▶ EXERCISE 1:
Answer these about the article on Nevada's elections:
(a) What did Nevada's unemployment rate near at the height of Governor Sisolak's shutdowns?
(b) Who wrote the New York Times article "Is Nevada Turning Red?"
(c) How many of Democrats' House seats in Nevada are described as at risk in November?
▶ EXERCISE 2: Repeat the stretch of the article on Nevada's elections from "The Times predicts" through "risk in November.".

▶ PAGE EXTRACT:
- - - -
Nevada Elections Draw National Attention
The Gray Lady asks ‘Is Nevada Turning Red?’
By Megan Barth, June 14, 2022 3:30 pm
As extensively chronicled by The Globe, Nevada is on the national radar for the right reasons. Media outlets and politicos across the country have labeled Nevada as “the epicenter of the midterms“, a “state to watch”, and have predicted a “red tsunami” as Republicans seek to regain control of the Senate. A veteran consultant even referred to the midterm election as “a f**cking dogfight”.
Today, The New York Times followed suit in an article entitled, “Is Nevada Turning Red?” The reporter, Blake Hounshell, notes, “No state was walloped harder by the economic impact of the pandemic, and voters may take out their anger on Democrats.”
How very true. At the height of Governor Sisolak’s shutdowns, Nevada’s unemployment rate neared 30 percent. Today, state unemployment is the third highest in the country at five percent. Gas prices are the second highest in the country with a national average of $5.67 per gallon and rent has spiked to such heights that even Democrats are blaming Democrats for inflation.
Although early voting has been less than expected in the primary, this anger can be seen in the vast amount of Democrats switching their voter registration to Republican or Independent, at a rate four times that of Republicans.
The Times reports:
Much has been written about the woes of Senator Catherine Cortez Masto, a Democrat who is up for re-election this year. Whenever her name appears in national news coverage, it’s invariably accompanied by some version of the phrase “one of Democrats’ most endangered incumbents.”
The Times predicts Adam Laxalt as her likely challenger and reports on the down ballot Congressional races, noting:
Less well understood than the Senate stakes is the fact that all three of Democrats’ House seats in Nevada are also at risk in November.
- - - -
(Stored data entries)
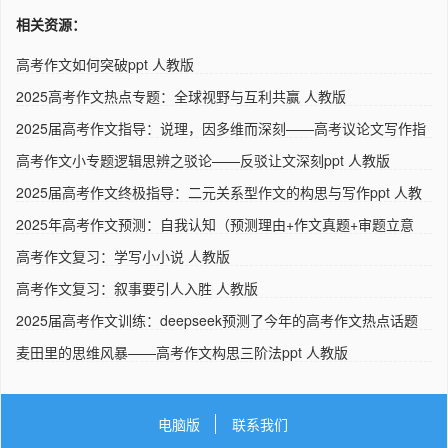
相关资源：
高考作文如何突破ppt 人教版
2025高考作文热点专题：全球视野与互利共赢 人教版
2025届高考作文指导：说理，因多维而深刻——高考议论文写作指
导..
高考作文小专题逻辑思辨之驳论——反驳让文深刻ppt 人教版
2025届高考作文终极指导：二元关系型作文的构思与写作ppt 人教
版..
2025年高考作文预测：自我认知（预测理由+作文真题+审题立意
+高分..
高考作文复习：学写小小说 人教版
高考作文复习：叙事要引人入胜 人教版
2025届高考作文训练：deepseek预测了今年的高考作文热点话题
ppt ..
麦田里的思维风暴——高考作文构思三阶法ppt 人教版
电脑版
联系我们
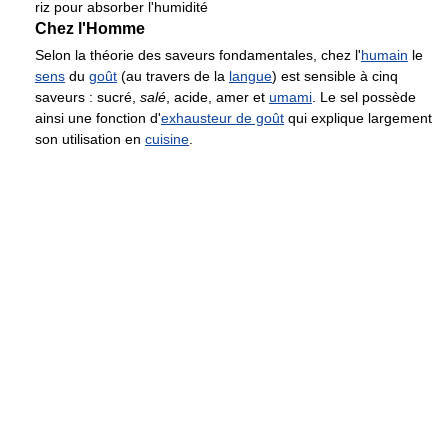
riz pour absorber l'humidité
Chez l'Homme
Selon la théorie des saveurs fondamentales, chez l'
humain
le
sens
du
goût
(au travers de la
langue
) est sensible à cinq
saveurs : sucré,
salé
, acide, amer et
umami
. Le sel possède
ainsi une fonction d'
exhausteur de goût
qui explique largement
son utilisation en
cuisine
.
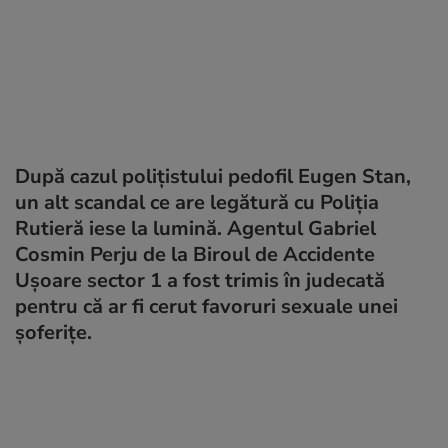
După cazul polițistului pedofil Eugen Stan,
un alt scandal ce are legătură cu Poliția
Rutieră iese la lumină. Agentul Gabriel
Cosmin Perju de la Biroul de Accidente
Ușoare sector 1 a fost trimis în judecată
pentru că ar fi cerut favoruri sexuale unei
șoferițe.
- - - -
▶ YOUR RESPONSE 1:
(a) Nearly 30 percent.
(b) Blake Hounshell.
(c) All three.

▶ YOUR RESPONSE 2:
The Times predicts Adam Laxalt as her likely challenger and reports on the down ballot Congressional races, noting:
Less well understood than the Senate stakes is the fact that all three of Democrats’ House seats in Nevada are also at risk in November.